4. **Substitution.** After all parameters match, rebuild `output_type` by recursively replacing every generic with its bound type, descending into tuples.
5. **Unbound generics.** If `output_type` contains a generic that was never bound during matching, the call is invalid → `'ERROR'`.
## Output format
Serialize the resolved return type to a **canonical string**:
- A primitive leaf is its own name, e.g. `'int'`.
- A tuple is written as its children joined by commas inside square brackets, with **no spaces**, e.g. `'[int,str]'`. Tuples may nest, e.g. `'[int,[str,bool]]'`.
## Examples
- `solution(['int', 'str', 'int', 'int'], ['T1', 'T2', 'int', 'T1'], ['T1', 'T2'])` → `'[int,str]'`
(`T1`→`int` consistently, `T2`→`str`; the literal `int` parameter matches.)
- `solution([['str', 'float'], ['int', 'str'], 'int'], [['T1', 'float'], 'T2', 'T3'], ['T3', 'T1'])` → `'[int,str]'`
(`T1`→`str`, `T2`→`['int','str']`, `T3`→`int`; output is `[T3, T1]` = `[int, str]`.)
- `solution(['int', 'str'], ['T1', 'T1'], 'T1')` → `'ERROR'`
(`T1` is bound to `int` then `str` — conflicting bindings.)

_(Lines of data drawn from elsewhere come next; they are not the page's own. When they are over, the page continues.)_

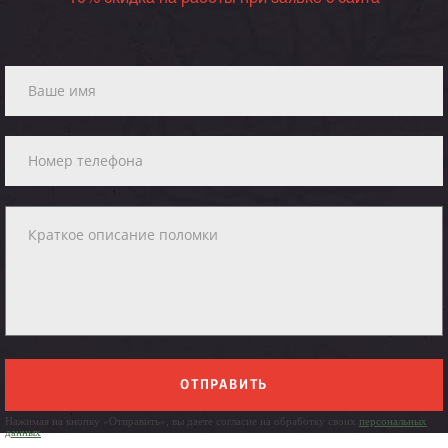
ОТПРАВИТЬ
Нажимая на кнопку «Отправить», вы даете согласие на обработку своих
персональных
данных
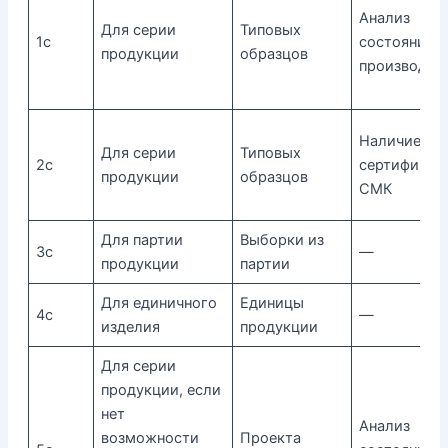
Анализ
Для серии
Типовых
1с
состояния
продукции
образцов
производст
Наличие
Для серии
Типовых
2с
сертификат
продукции
образцов
СМК
Для партии
Выборки из
3с
—
продукции
партии
Для единичного
Единицы
4с
—
изделия
продукции
Для серии
продукции, если
нет
Анализ
возможности
Проекта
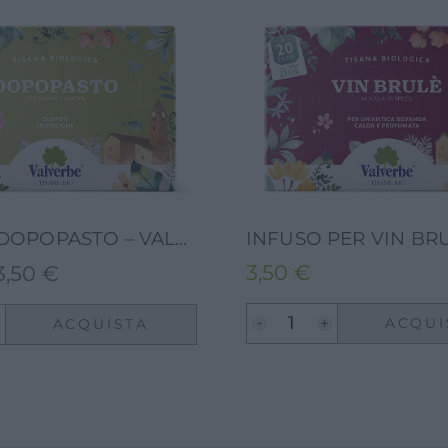
INFUSO DOPOPASTO – VALVERBE-20G-20 FILTRI
3,50
€
3,50
€
Il
ezzo
prezzo
ACQUI
ACQUISTA
iginale
attuale
a:
è:
90 €.
3,50 €.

- `solution([], [], 'bool')` → `'bool'`
(No parameters; the return type is already concrete.)
- `solution(['int'], ['int'], 'T1')` → `'ERROR'`
(`T1` appears in the output but was never bound.)
Constraints
- 0 <= len(actual_parameters), len(expected_parameters) <= 10^3
- Tuple types are represented only by Python lists
- Total number of nodes across all input type expressions is at most 10^4
- Maximum nesting depth is at most 200
- Primitive type names are lowercase strings
- Generic names start with an uppercase letter
Examples
Input: (['int', 'str', 'int', 'int'], ['T1', 'T2', 'int', 'T1'], ['T1', 'T2'])

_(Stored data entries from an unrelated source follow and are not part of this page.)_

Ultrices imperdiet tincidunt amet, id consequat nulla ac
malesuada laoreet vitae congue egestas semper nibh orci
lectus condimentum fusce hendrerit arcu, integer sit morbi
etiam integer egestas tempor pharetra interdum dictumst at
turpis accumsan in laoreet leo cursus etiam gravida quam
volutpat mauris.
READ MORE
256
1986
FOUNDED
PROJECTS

Expected Output: '[int,str]'
Explanation: T1 resolves to int and T2 resolves to str.
Input: ([['str', 'float'], ['int', 'str'], 'int'], [['T1', 'float'], 'T2', 'T3'], ['T3', 'T1'])

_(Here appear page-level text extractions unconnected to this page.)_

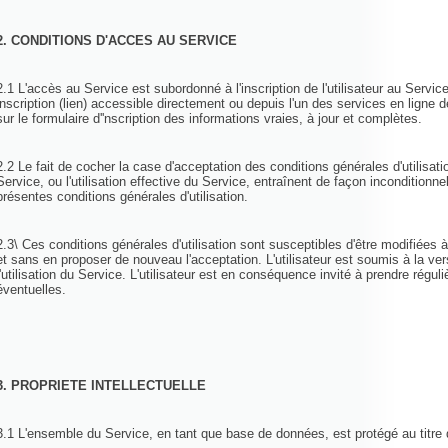
2. CONDITIONS D'ACCES AU SERVICE
2.1 L'accès au Service est subordonné à l'inscription de l'utilisateur au Service
inscription (lien) accessible directement ou depuis l'un des services en ligne de
sur le formulaire d''nscription des informations vraies, à jour et complètes.
2.2 Le fait de cocher la case d'acceptation des conditions générales d'utilisatio
Service, ou l'utilisation effective du Service, entraînent de façon inconditionnell
présentes conditions générales d'utilisation.
2.3\ Ces conditions générales d'utilisation sont susceptibles d'être modifiées
et sans en proposer de nouveau l'acceptation. L'utilisateur est soumis à la ver
l'utilisation du Service. L'utilisateur est en conséquence invité à prendre rég
éventuelles.
3. PROPRIETE INTELLECTUELLE
3.1 L'ensemble du Service, en tant que base de données, est protégé au titre de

Expected Output: '[int,str]'
Explanation: Nested tuples are matched recursively before substituting the output.
Input: (['int', 'str'], ['T1', 'T1'], 'T1')
Expected Output: 'ERROR'
Explanation: T1 cannot be bound to both int and str in the same call.
Input: ([], [], 'bool')
Expected Output: 'bool'
Explanation: Edge case: a zero-parameter function with a concrete return type is valid.
Input: (['int'], ['int'], 'T1')
Expected Output: 'ERROR'
Explanation: The output generic T1 was never bound by the inputs.
Hints
- Walk expected and actual types together recursively, building a dictionary from generic name to concrete subtree.
- After matching the inputs, run a second recursive pass over the output type to substitute every generic.